▶ **What you should do**
The entries below contain a line with "Brad Scheib reported" and a line with "Mr. Carlson said BCWMC". Quote exactly those two lines and all lines between them.

Stored records:
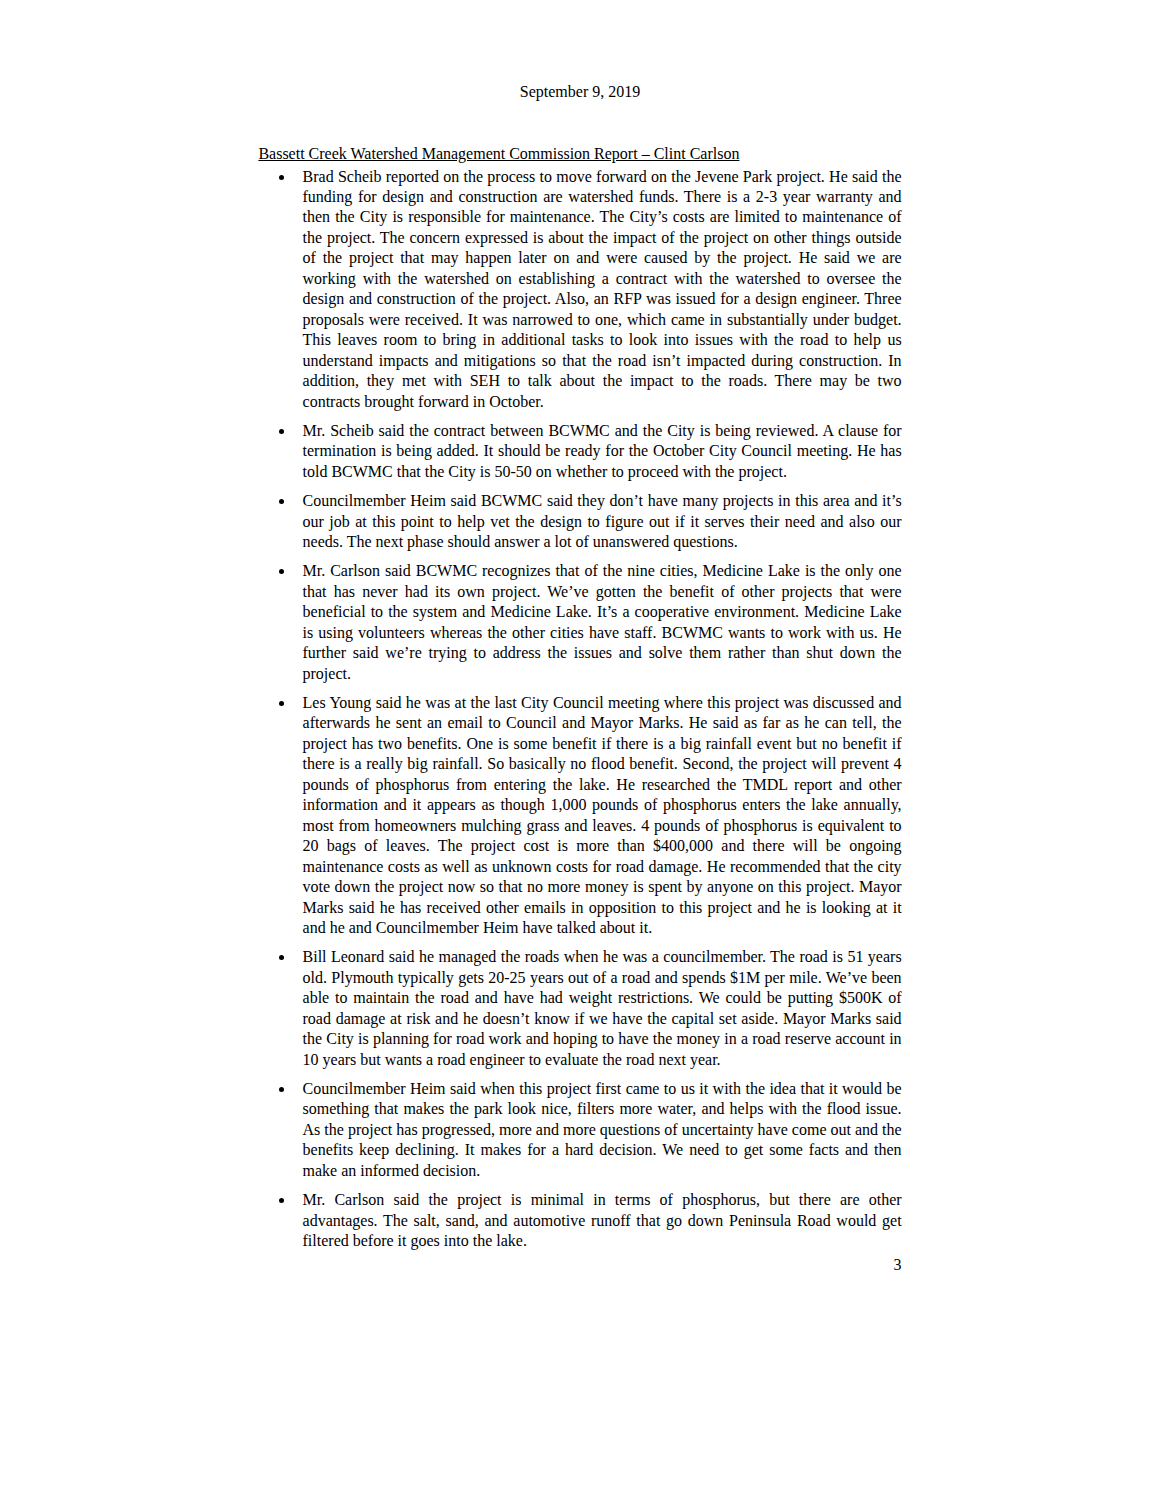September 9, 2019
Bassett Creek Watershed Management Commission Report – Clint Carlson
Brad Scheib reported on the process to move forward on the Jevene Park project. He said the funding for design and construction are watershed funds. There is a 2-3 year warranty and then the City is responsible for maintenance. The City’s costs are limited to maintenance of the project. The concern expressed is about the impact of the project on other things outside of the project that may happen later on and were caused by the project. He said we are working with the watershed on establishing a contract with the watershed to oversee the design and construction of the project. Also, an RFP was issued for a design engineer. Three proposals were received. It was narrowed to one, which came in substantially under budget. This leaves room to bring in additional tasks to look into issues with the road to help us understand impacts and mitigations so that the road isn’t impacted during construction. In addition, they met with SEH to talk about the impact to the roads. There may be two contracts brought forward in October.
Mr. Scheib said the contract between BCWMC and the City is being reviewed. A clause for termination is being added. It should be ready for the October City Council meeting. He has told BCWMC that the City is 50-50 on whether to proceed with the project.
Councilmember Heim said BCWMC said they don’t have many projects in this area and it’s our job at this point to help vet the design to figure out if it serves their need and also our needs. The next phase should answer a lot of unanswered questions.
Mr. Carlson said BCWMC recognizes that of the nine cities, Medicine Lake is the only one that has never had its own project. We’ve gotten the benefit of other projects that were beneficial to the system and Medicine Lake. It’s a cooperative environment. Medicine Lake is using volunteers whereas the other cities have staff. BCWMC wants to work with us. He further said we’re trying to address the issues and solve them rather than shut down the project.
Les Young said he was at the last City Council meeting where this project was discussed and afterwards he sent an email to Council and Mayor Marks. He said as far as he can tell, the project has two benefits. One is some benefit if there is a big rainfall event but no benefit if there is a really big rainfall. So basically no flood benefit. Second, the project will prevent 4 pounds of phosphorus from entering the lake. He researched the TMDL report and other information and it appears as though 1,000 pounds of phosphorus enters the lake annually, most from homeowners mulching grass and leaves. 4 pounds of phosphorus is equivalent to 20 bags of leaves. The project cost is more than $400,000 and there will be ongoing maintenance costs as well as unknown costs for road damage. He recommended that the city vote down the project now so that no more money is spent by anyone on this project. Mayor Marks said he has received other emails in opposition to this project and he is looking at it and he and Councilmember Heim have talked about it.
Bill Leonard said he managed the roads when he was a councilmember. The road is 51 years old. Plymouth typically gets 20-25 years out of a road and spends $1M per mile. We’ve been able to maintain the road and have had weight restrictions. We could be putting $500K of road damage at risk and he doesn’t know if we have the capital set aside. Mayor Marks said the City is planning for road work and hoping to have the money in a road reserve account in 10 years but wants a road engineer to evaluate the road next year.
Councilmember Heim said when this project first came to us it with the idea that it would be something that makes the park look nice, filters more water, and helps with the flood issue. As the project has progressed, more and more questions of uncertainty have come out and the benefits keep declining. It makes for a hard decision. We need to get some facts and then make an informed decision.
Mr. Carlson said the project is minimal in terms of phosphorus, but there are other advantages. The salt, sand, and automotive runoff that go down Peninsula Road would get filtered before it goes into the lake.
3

▶ **Exercise result**
Brad Scheib reported on the process to move forward on the Jevene Park project. He said the funding for design and construction are watershed funds. There is a 2-3 year warranty and then the City is responsible for maintenance. The City’s costs are limited to maintenance of the project. The concern expressed is about the impact of the project on other things outside of the project that may happen later on and were caused by the project. He said we are working with the watershed on establishing a contract with the watershed to oversee the design and construction of the project. Also, an RFP was issued for a design engineer. Three proposals were received. It was narrowed to one, which came in substantially under budget. This leaves room to bring in additional tasks to look into issues with the road to help us understand impacts and mitigations so that the road isn’t impacted during construction. In addition, they met with SEH to talk about the impact to the roads. There may be two contracts brought forward in October.
Mr. Scheib said the contract between BCWMC and the City is being reviewed. A clause for termination is being added. It should be ready for the October City Council meeting. He has told BCWMC that the City is 50-50 on whether to proceed with the project.
Councilmember Heim said BCWMC said they don’t have many projects in this area and it’s our job at this point to help vet the design to figure out if it serves their need and also our needs. The next phase should answer a lot of unanswered questions.
Mr. Carlson said BCWMC recognizes that of the nine cities, Medicine Lake is the only one that has never had its own project. We’ve gotten the benefit of other projects that were beneficial to the system and Medicine Lake. It’s a cooperative environment. Medicine Lake is using volunteers whereas the other cities have staff. BCWMC wants to work with us. He further said we’re trying to address the issues and solve them rather than shut down the project.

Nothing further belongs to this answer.